New Public Management in healthcare
30 years of New Public Management in healthcare: Has it worked?
In the past decades the health care sector has seen the introduction of measures like competition, purchaser-provider split, privatization, activity-based financing, disaggregation of decision-making power and patient choice. These measures are based upon the logic of markets that has dominated public sector within the OECD since the late 1980s. This public administration reform wave known as New Public Management (NPM) was initially not meant for social services like healthcare. However, it has made its way into most parts of the healthcare system, and it seems like it is here to stay.

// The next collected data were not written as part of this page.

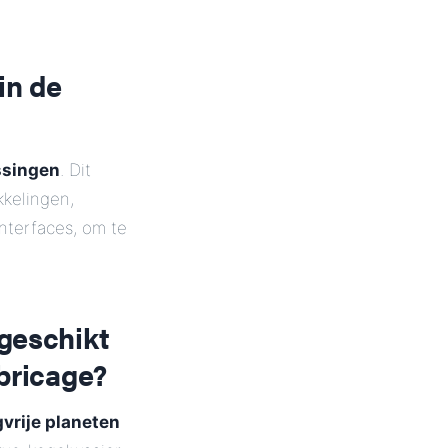
in de
ssingen
. Dit
kelingen,
nterfaces, om te
 geschikt
abricage?
gvrije planeten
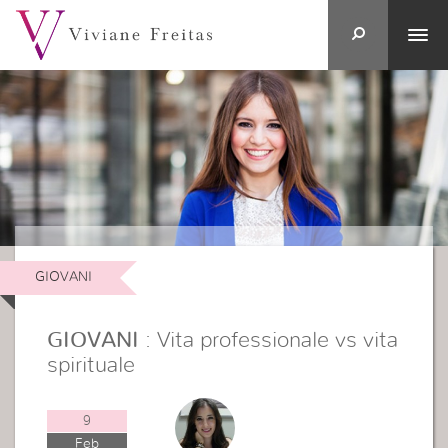
GIOVANI
GIOVANI
: Vita professionale vs vita
spirituale
9
Feb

Over the past three decades, all the latest major healthcare reforms in Norway have contained, to varying extent, NPM-inspired policies. Most of these reforms, like the introduction of activity-based financing (1997), the hospital ownership reform (2002) and the coordination reform (2012), introduced organizational tools from the private sector to public health care. In this project we address different questions related to the consequences of the NPM policies introduced into the Norwegian health care system through these reforms. Synthesizing knowledge from the consequences of NPM is important for several reasons.
First, health expenditures in Norway are high and expected to rise even further due to medical and demographical trends that results in people getting older whilst simultaneously demanding complex and expensive medical care. Thus, it is more vital than ever to understand how politics shapes the organization and financing of the health care system which in turn, of course, will affect both public health and the day-to-day operations of the professions themselves.
Second, several of the NPM measures introduced into the health care sector has been met with skepticism from both patients, professional and politicians. However, more research is needed in order to understand and measure objectively the role on NPM in our health care system. A deeper understanding of the effects of NPM, in both a quantitative and qualitative sense, can help guide policy when shaping the health care system of the future.
Project work packages
It is important with a varied approach as NPM is a multi-faceted phenomenon across an array of various governmental and institutional levels. The project therefore seeks to analyze the impact of the policies associated with the NPM paradigm on several different fronts, and consists of three working packages:
Work package 1
Investigates the NPM from the perspectives of the professions. Here we ask research questions such as how has the introduction of NPM- inspired reforms, like activity-based financing and the hospital reform, affect working conditions for health care professionals? Also, from a systemic perspective, how has the introduction of the coordination reform affected central quality indicators associated with quality of care?
Work package 2
The second work package takes the perspectives of the population (and thereby the patients). Here we address research questions regarding the association between NPM policy and individual health in a comparative perspective. For instance, how has NPM policies in Scandinavia affected outcomes such as subjective evaluation of health, and are there cross-country differences within the Nordics?
Work package 3
This work package addresses the consequences from the governance perspective and ask questions such as: How has the health trusts responded to the financial and budgetary incentives introduced through the reforms? How has the various NPM-components affected the productivity of the health trusts over time? Who takes the investment decisions in a in a decentralized health care system?